Die ersten als „Elena Fortún“ signierten Werke erschienen als journalistische Beiträge in der Zeitschrift La Moda Práctica.[6] Lejárraga ermutigte sie, ihre Geschichten zu veröffentlichen, anstatt Electrolux-Staubsauger zu verkaufen, was sie tat, um finanziell von ihrem Mann unabhängig zu werden.[6] Sie machte Fortún mit Torcuato Luca de Tena, dem Gründer von ABC, bekannt. Fortún begann zusammen mit anderen Autoren wie Magda Donato und Salvador Bartolozzi in Gente Menuda, der Kinderbeilage der Sonntagszeitung Blanco y Negro, zu veröffentlichen begann.[7] Das Pseudonym „Elena Fortún“ wurde aus dem Titel des 1922 veröffentlichten Romans ihres Mannes, Los mil años de Elena Fortún, übernommen. Die erste Geschichte Celia dice a su madre… wurde am 24. Juni 1928 veröffentlicht, in der die Figur der Celia eingeführt wurde:

Celia ha cumplido siete años. La edad de la razón. Así lo dicen el Catecismo y las personas mayores. […] Celia es rubia; tiene el cabello de ese rubio tostado que, con los años, va obscureciéndose hasta parecer negro. Tiene los ojos claros y la boca grande. Es guapa. Mamá se lo ha dicho a papá en secreto, pero ella lo ha oído.

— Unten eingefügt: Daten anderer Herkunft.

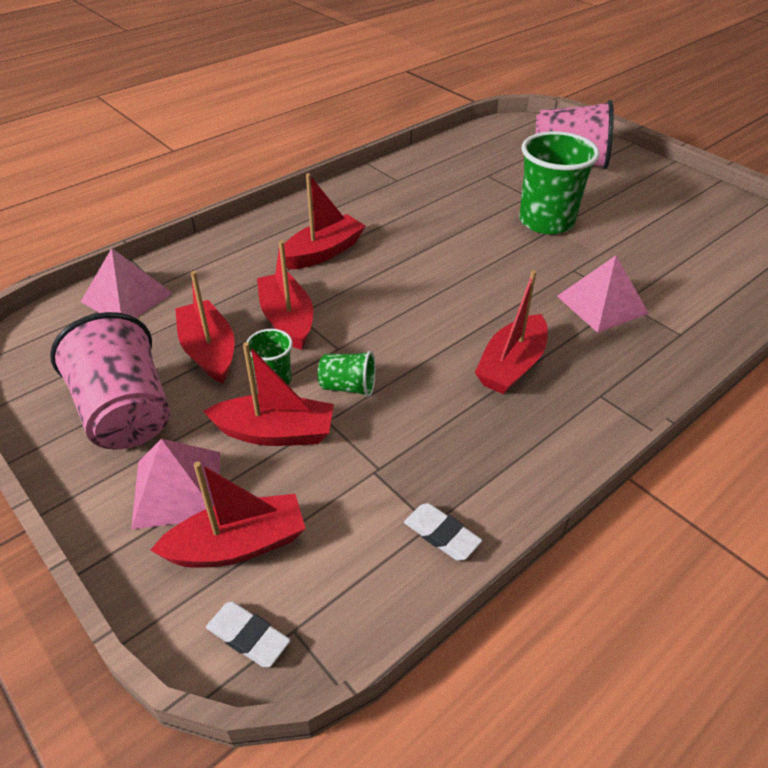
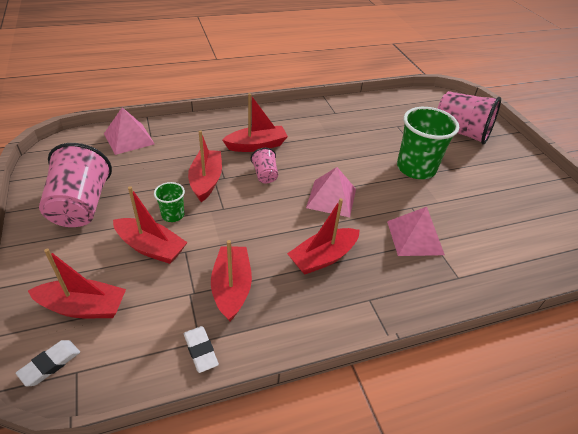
camera: 20 degrees right, 0 degrees up
(177, 489) = (76, 260): pink pyramid -> pink pyramid (331, 198)
(209, 351) = (149, 185): red boat -> red boat (232, 288)
(248, 637) = (50, 364): white eraser -> white eraser turned 75 degrees clockwise
(348, 387) = (212, 235): green cup -> none
(363, 287) = (265, 175): none -> pink cup

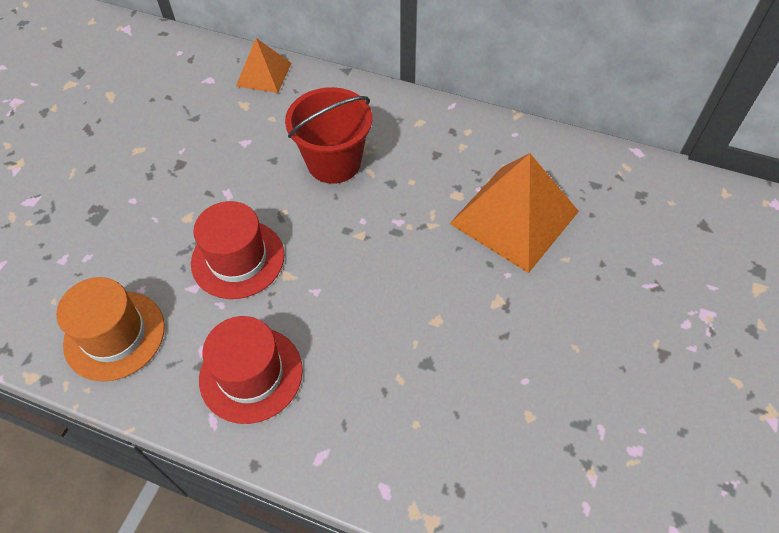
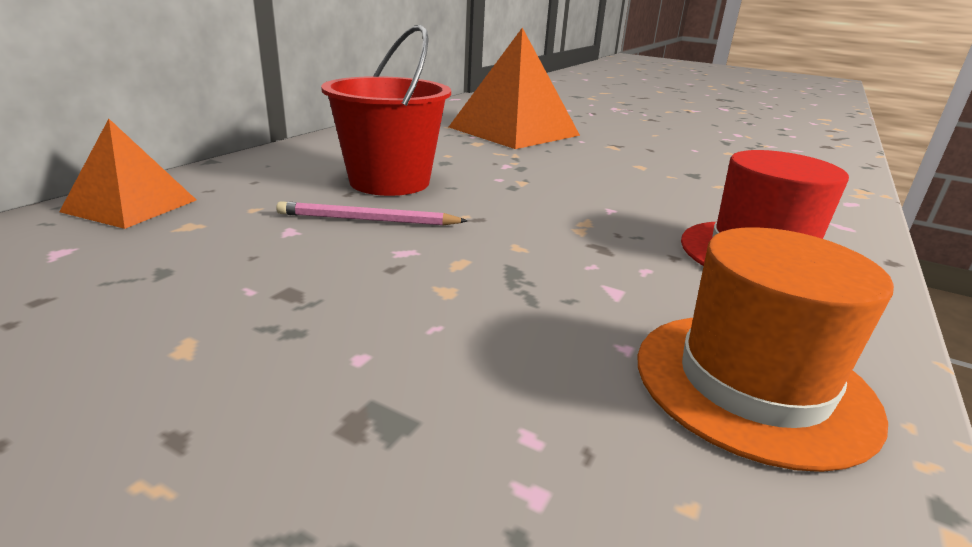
camera: 85 degrees left, 30 degrees down
(238, 259) = (554, 251): red hat -> none
(266, 168) = (368, 220): none -> pink pencil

„Celia ist sieben Jahre alt. Das Alter der Vernunft. Das sagen der Katechismus und die älteren Menschen. Celia ist blond; ihr Haar ist röstblond und wird mit den Jahren immer dunkler, bis es schwarz aussieht. Sie hat helle Augen und einen großen Mund. Sie ist wunderschön. Mama hat es Papa heimlich erzählt, aber sie hat es gehört.“

Elena Fortún: Celia dice a su madre…[8]

Ihre Beiträge erschienen jeden Sonntag, dazu schrieb sie Kurzgeschichten und veröffentlichte sie in Cosmópolis, Crónica, Estampa, Semana und anderen Kinderzeitschriften.[2] In kürzester Zeit machten diese Geschichten sie berühmt, während ihr Mann im Hintergrund blieb.[6] Das Ehepaar kaufte ein Haus im Madrider Stadtbezirk Chamartín, das in der Geschichte Celia en la revolución vorkommt.[9]

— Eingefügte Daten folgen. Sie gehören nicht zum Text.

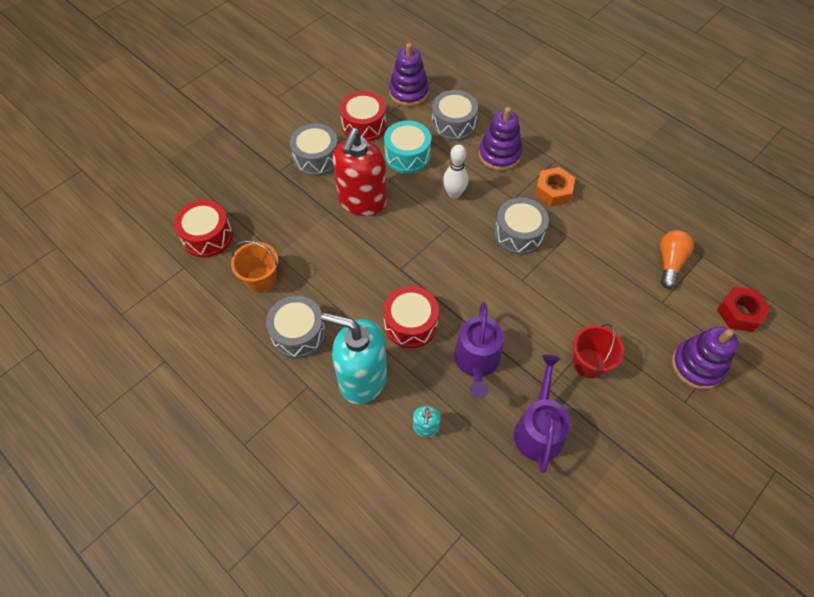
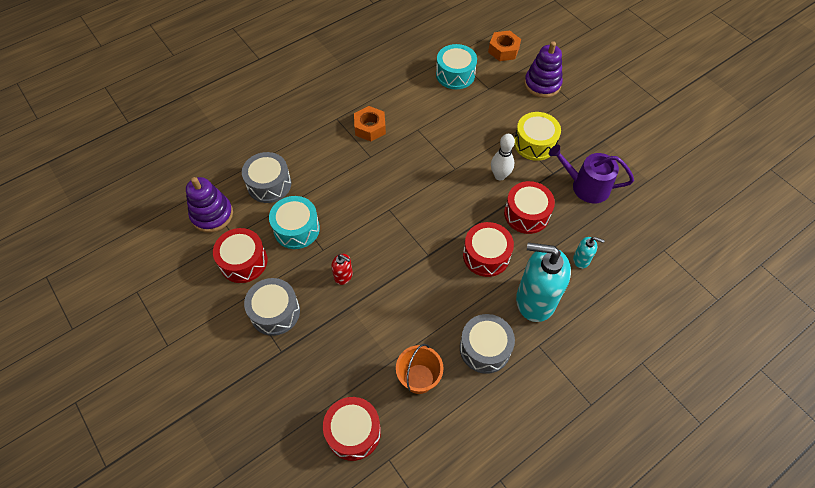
camera: 80 degrees left, 0 degrees up
(362, 201) = (343, 276): red soap dispenser -> red soap dispenser, size x0.44
(362, 379) = (535, 300): turquoise soap dispenser -> turquoise soap dispenser turned 75 degrees clockwise
(454, 193) = (354, 199): white bowling pin -> white bowling pin (499, 176)
(477, 361) = (526, 214): purple watering can -> red drum
(499, 155) = (318, 156): purple stacking toy -> none
(518, 234) = (409, 161): grey drum -> none
(589, 363) = (534, 143): red bucket -> yellow drum
(669, 262) = (455, 74): orange light bulb -> turquoise drum
(739, 313) = (503, 50): red nut -> orange nut

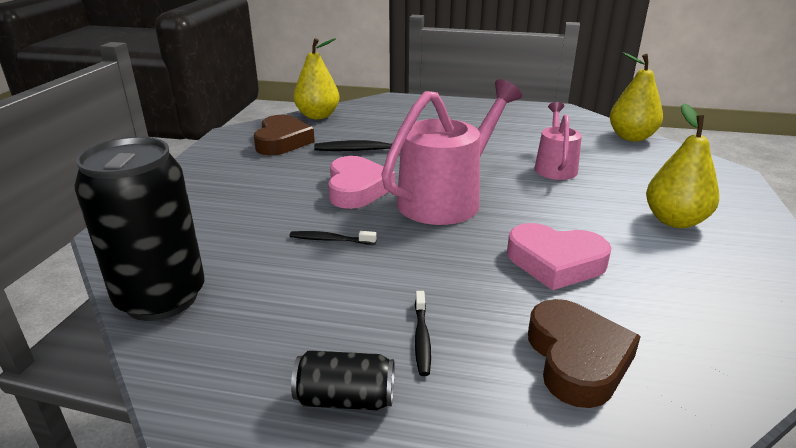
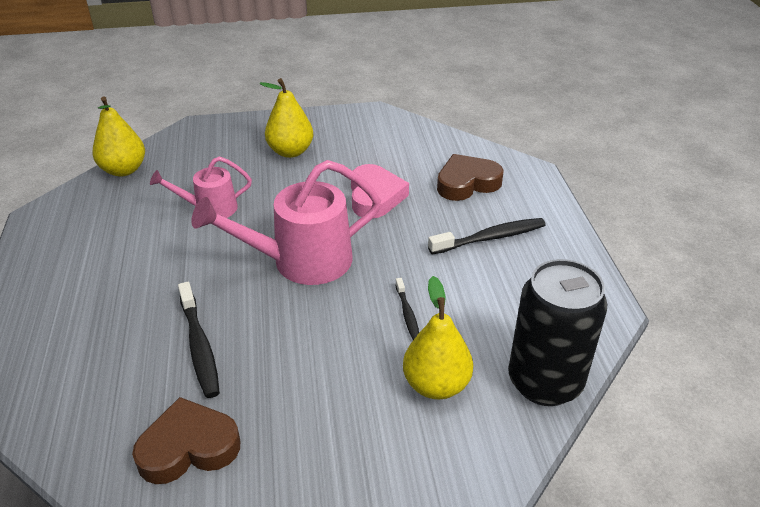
camera: 110 degrees left, 10 degrees up
(318, 116) = (73, 447): yellow pear -> yellow pear (436, 385)
(345, 399) = (557, 254): black can -> none
(357, 189) = (305, 326): pink heart -> none
(421, 338) = (490, 238): black toothbrush -> black toothbrush, size x1.77
(447, 198) = (301, 262): pink watering can -> pink watering can turned 45 degrees counterclockwise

Der Verlag Aguilar erwarb die Verlagsrechte und veröffentlichte die verschiedenen Titel in der Reihe Celia y su mundo („Celia und ihre Welt“).[10] Zur Buchmesse 1935 legte Aguilar vier Bücher auf: Celia y sus amigos (Celia und ihre Freunde), mit Illustrationen von Gory Muñoz; Cuchifritín, el hermano de Celia („Cuchifritín, Celias Bruder“), das dem Sohn ihrer Freundin Mercedes Hernández gewidmet war; El bazar de todas las cosas („Der Basar aller Dinge“); und eine Kinderkomödie, Teatro para niños („Theater für Kinder“). 1936 erschien in der Reihe Cuchifritín y Matonkiki. Zusammen mit María Rodrigo veröffentlichte sie 1934 Canciones infantiles („Kinderlieder“) und 1935 betreute sie in der Zeitschrift Crónica eine Ratgeberspalte unter dem Titel La Quiromancia al alcance de todos („Hellsehen für alle“).[2]

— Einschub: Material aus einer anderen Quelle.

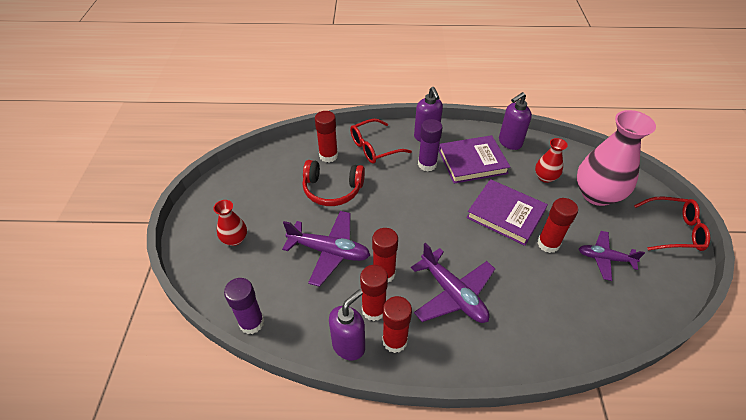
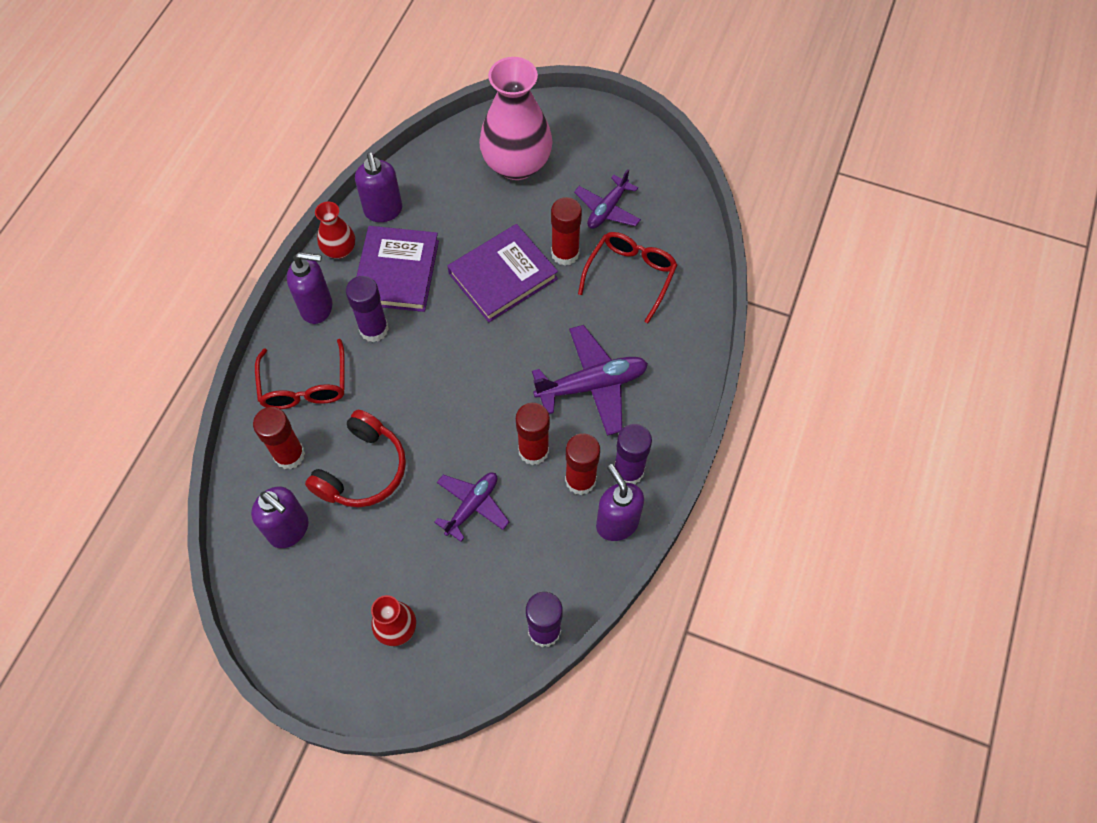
camera: 70 degrees left, 15 degrees up
(283, 171) = (289, 530): none -> purple soap dispenser
(329, 251) = (472, 506): purple plane -> purple plane, size x0.65
(394, 341) = (628, 471): red glue stick -> purple glue stick
(545, 177) = (464, 202): red vase -> red vase (339, 250)
(674, 230) = (599, 122): red glasses -> red glasses (630, 275)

In dieser Zeit lernte sie Matilde Ras kennen, die Begründerin der Graphologie in Spanien, mit der sie bis zu ihrem Tod korrespondieren sollte. Beide gehörten zur ersten Generation spanischer Feministinnen.[11] Sie hatten eine intensive Beziehung, die als lesbisch bezeichnet wurde, da sie beide dem Círculo Sáfico angehörten, der in jenen Jahren in Madrid von der Bühnenbildnerin Victorina Durán gegründet wurde.[12]

Bei Ausbruch des Spanischen Bürgerkriegs bat ihr Mann, der sich inzwischen im Ruhestand befand, um die Rückkehr in den aktiven Dienst und erhielt die Leitung der Escuela de Automobilismo de Aviación in Barcelona.[2] Elena blieb in Madrid und setzte ihre Beiträge für Crónica fort. In ihren Artikeln schrieb sie über die Auswirkungen des Konflikts auf den Alltag im Hinterland, auf Kinder und auf Haustiere.[13] Auch der Verlag publizierte weiter Bücher von ihr aus der Celia-Reihe.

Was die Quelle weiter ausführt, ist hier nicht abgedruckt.